I joined a group of women in Buruburu. No cell phones, no filters, just real stories. Njeri quit her job in the corporate world to become a mama fua and wash clothes to pay for her daughter’s school. She smiled and talked, and her hands were rough but steady. “Is this dirt under my nails?” she asked. “That’s my glow.”

That’s when I understood that being real isn’t about how you look, it’s about being free. I started dating again, not for the sex but for the connection. Real, messy, and strange. No forms to fill out. Just experience. And slowly, happiness came back.

 Changing How We Work

We need to be clear: this doesn’t mean you shouldn’t be ambitious. People in Nairobi need to work hard. You need to be creative, strong, and driven to stay alive here. But the online version of ambition isn’t right. It tells us to wear armor, to look perfect while we’re falling apart, and to value being seen over being valuable. That’s not strength; it’s performance.
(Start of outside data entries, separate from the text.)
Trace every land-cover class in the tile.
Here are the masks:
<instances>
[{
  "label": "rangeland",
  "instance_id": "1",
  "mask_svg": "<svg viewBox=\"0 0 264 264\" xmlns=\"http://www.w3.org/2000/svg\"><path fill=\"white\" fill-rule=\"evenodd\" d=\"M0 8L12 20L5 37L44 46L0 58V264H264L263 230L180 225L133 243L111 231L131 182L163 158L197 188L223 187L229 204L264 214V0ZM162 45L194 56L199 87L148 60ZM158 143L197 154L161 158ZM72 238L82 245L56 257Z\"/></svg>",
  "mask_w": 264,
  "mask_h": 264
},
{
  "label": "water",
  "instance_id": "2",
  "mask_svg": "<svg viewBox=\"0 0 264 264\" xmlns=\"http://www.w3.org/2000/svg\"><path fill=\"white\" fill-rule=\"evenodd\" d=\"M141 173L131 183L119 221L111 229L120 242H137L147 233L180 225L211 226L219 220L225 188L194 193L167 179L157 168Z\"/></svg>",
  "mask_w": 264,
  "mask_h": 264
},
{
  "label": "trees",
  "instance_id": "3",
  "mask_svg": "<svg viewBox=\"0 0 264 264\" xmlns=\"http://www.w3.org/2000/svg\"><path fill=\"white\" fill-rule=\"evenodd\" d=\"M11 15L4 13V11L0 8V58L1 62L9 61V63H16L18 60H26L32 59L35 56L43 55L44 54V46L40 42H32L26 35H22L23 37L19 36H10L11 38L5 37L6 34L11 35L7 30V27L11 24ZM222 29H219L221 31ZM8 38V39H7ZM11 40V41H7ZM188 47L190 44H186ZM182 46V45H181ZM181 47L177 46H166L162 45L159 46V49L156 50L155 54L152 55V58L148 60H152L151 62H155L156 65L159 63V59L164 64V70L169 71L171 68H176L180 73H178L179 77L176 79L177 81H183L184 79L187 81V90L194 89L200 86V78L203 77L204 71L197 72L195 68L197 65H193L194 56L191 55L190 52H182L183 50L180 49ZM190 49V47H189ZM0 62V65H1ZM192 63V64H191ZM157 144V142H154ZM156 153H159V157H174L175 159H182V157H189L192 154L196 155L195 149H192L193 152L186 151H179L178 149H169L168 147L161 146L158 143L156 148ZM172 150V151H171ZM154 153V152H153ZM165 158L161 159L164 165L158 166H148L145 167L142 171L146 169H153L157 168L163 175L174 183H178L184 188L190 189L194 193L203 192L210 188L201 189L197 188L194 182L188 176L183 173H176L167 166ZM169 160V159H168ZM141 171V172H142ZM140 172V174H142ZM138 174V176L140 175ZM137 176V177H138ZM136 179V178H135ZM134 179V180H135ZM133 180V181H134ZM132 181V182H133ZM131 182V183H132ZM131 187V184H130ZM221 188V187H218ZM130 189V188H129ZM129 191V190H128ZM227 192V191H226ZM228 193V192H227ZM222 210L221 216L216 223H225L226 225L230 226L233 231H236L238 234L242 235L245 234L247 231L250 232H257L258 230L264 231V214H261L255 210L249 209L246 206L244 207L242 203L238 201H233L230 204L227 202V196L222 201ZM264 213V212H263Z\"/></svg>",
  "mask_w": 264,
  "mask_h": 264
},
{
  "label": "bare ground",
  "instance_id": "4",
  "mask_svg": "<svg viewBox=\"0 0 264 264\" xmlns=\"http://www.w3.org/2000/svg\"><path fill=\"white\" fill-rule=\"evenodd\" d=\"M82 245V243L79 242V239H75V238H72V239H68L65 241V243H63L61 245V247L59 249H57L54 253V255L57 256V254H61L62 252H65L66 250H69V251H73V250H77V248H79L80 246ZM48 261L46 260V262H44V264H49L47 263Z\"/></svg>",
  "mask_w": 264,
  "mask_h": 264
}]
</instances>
I thought no one would say anything when I started my newsletter, which was full of rough, unedited essays about women like my aunts. Instead, it got bigger. Quietly, like it should be. Women wrote back, “At last, someone is being honest.” It turns out that being real is more than just being perfect.

The Real Story About Being a Woman

 I don’t kill anymore at 29. More than anything else, I’m still alive. I don’t have to cover my face in a matatu anymore. It’s a sentence. My scars don’t bother me anymore; they are proof that I am living.

It’s not just a thought that there is a mental health crisis in Kenya. It’s in the things we don’t say, our friendships, and our timelines. And better filters or captions that make more sense won’t help. It will be fixed when we all stop believing the lie.

The idea that you can “glow up” is just an idea. It makes us smaller and quieter and gives us a version of being a woman that we can’t live up to.

So here’s the truth, plain and simple:
1. We don’t have to be perfect to be tough.
2. We don’t have to be useful to be seen.
3. We don’t have to do anything to be good.

It is not curated; it is asserted. And I’m done getting smaller.